Chairman’s view: What’s responsible for the declining rate of construction output?

Chairman’s view: What’s responsible for the declining rate of construction output?

15th May 2018 | David Jackson

I’ve been reading the initial findings from an official Government review into the gap between planning permission being given for new homes and them actually being built, and some of the comments have set me thinking.

Review chairman Sir Oliver Letwin MP says early findings suggest the building industry’s biggest problems are not to do with a lack of skilled workers or a shortage of materials but more about the way developers sell new homes.

Sir Oliver says he is ‘not persuaded’ that the reasons given by Britain’s biggest house builders for the slow rate of homebuilding were true, and accuses them of drip-feeding new homes on major developments to maintain their profits.   

On a broader scale, discussions with our team of regional auditors have thrown up three reasons that are currently contributing to something of a slowdown in construction output as a whole: 

1. Several Hudson Contract clients can certainly endorse the experience of drip-building new homes.

2. Many more of our clients in the fit-out sector report their orders are shrinking because retailers and restaurants are closing on high streets and in shopping centres nationwide. 

3. The Carillion bankruptcy repercussions are leading to stop-start phased building on commercial sites.

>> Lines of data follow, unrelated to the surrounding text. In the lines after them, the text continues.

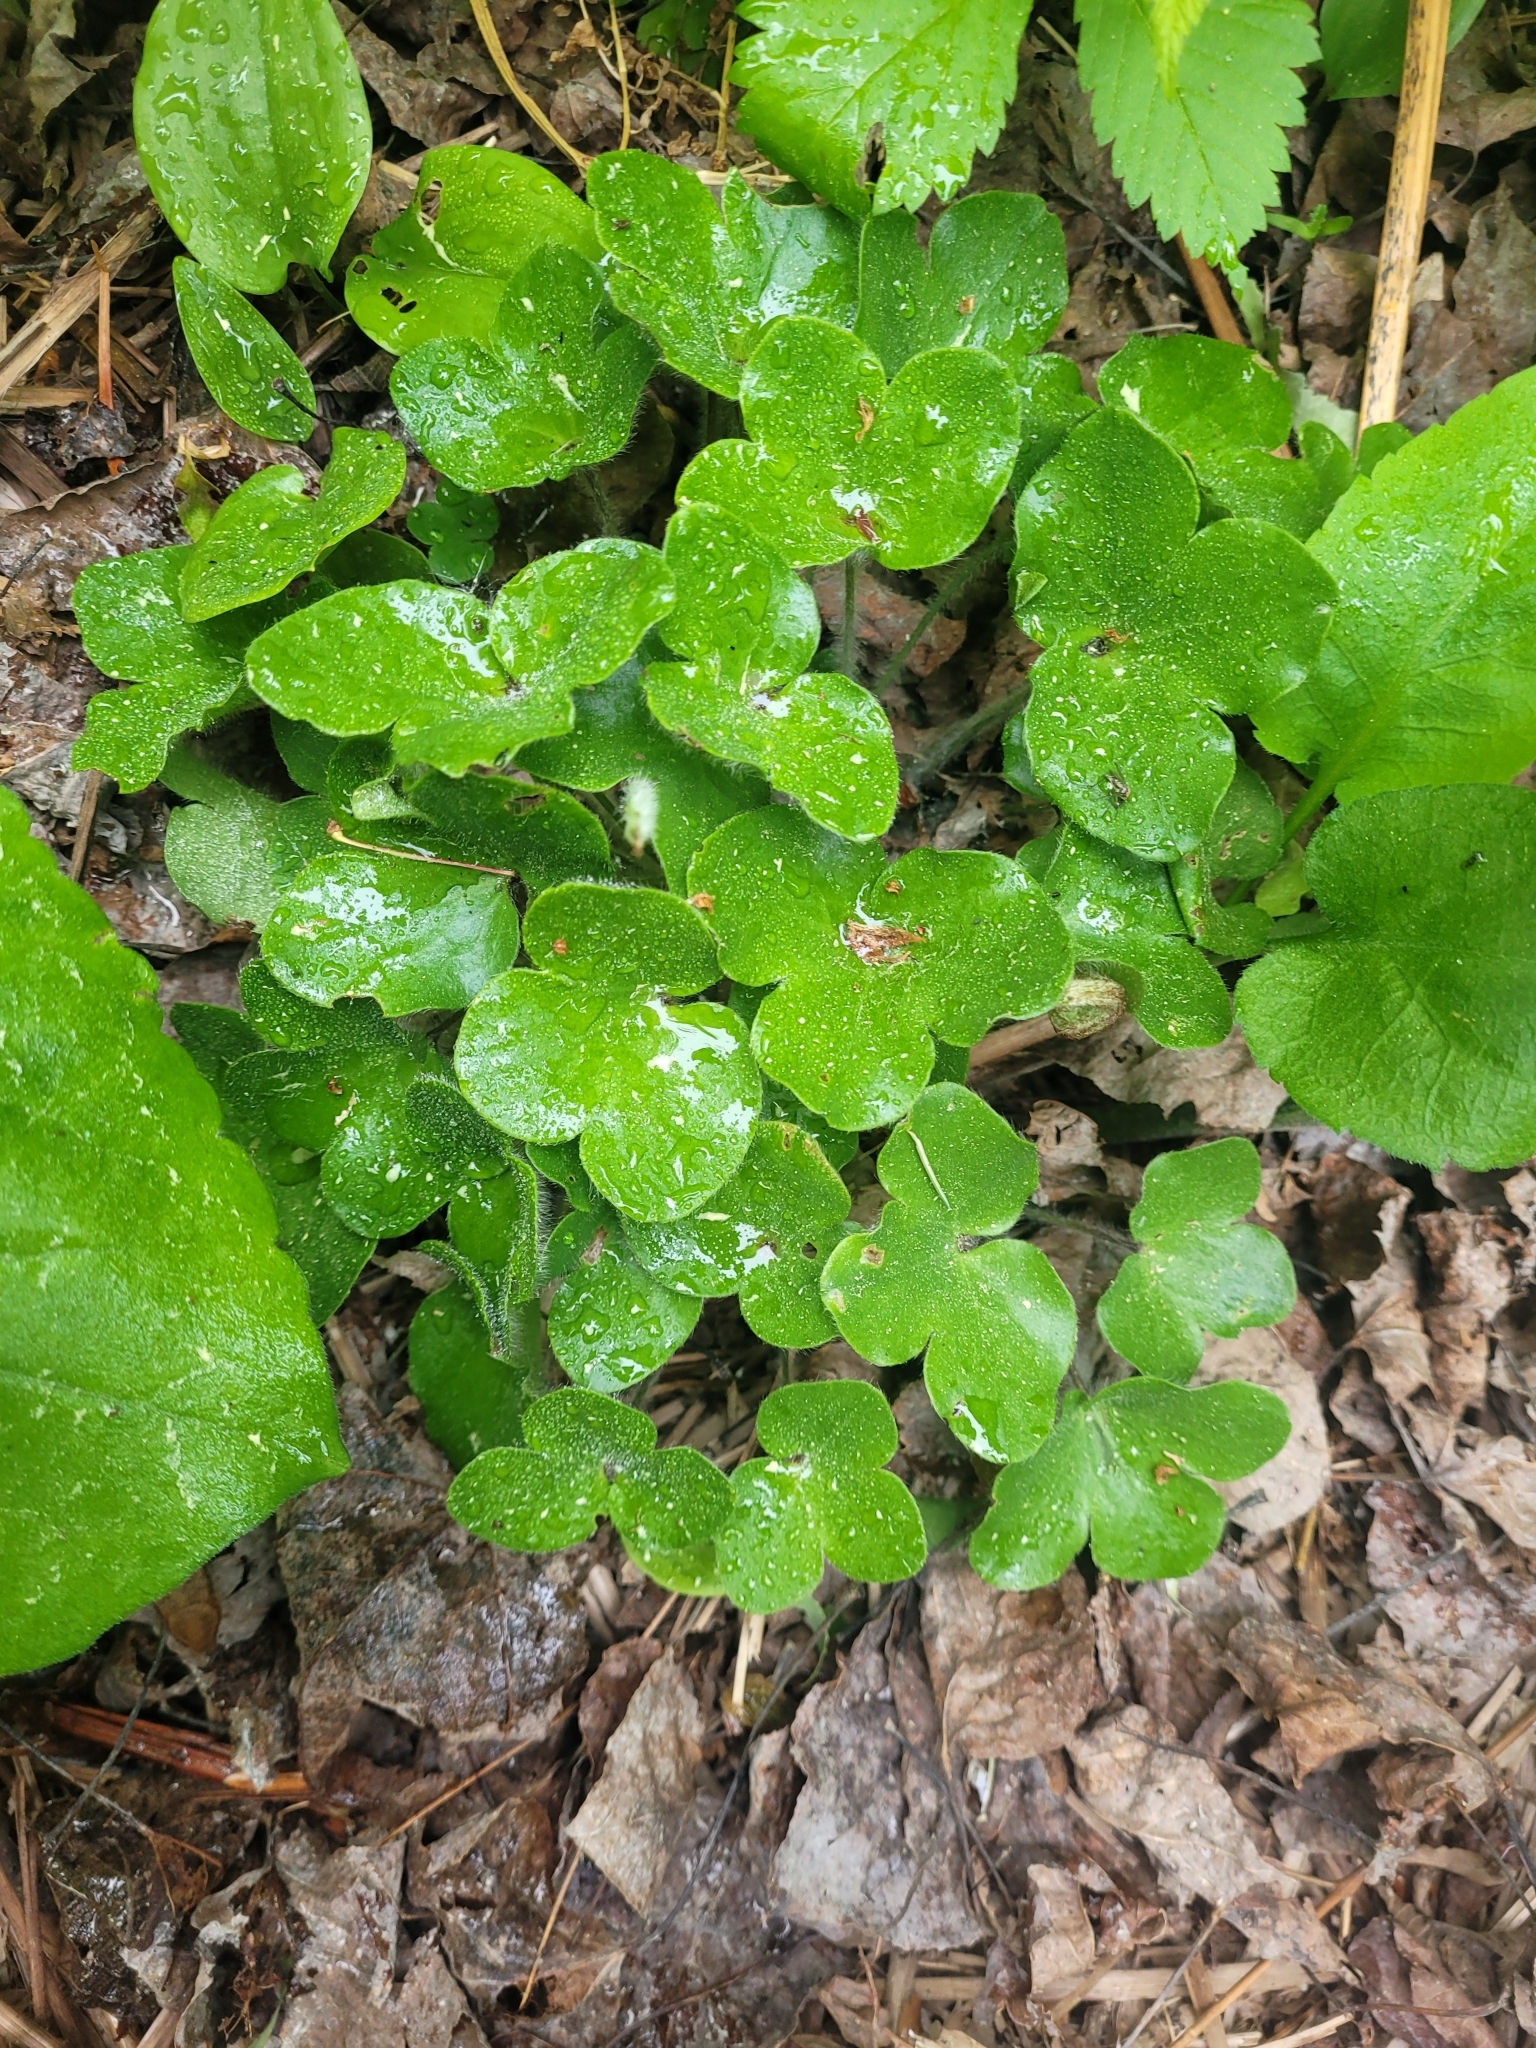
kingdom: Plantae
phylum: Tracheophyta
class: Magnoliopsida
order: Ranunculales
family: Ranunculaceae
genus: Hepatica
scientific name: Hepatica americana
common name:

Some public works contracts have ground to a halt pending the appointment of a new main contractor.  The ripple effect then results in specialist second-tier contractors being forced into closure by Carillion's 120-day credit strangulation.

Here’s what I’m thinking:

Firstly, why risk your business, your capital investment, and all you've built up over the years waiting for five months to be paid, if at all – and if in full? We’ve been talking about shorter payment periods on government contracts for so long . . . surely now it is time for deeds, not words.

Secondly, I take issue with Sir Oliver Letwin about skills shortages.  This is certainly a factor in some regions, including Greater London.  And it’s not only me who believes this.  The Department for Education agrees . . . illustrating a lack of government joined-up thinking.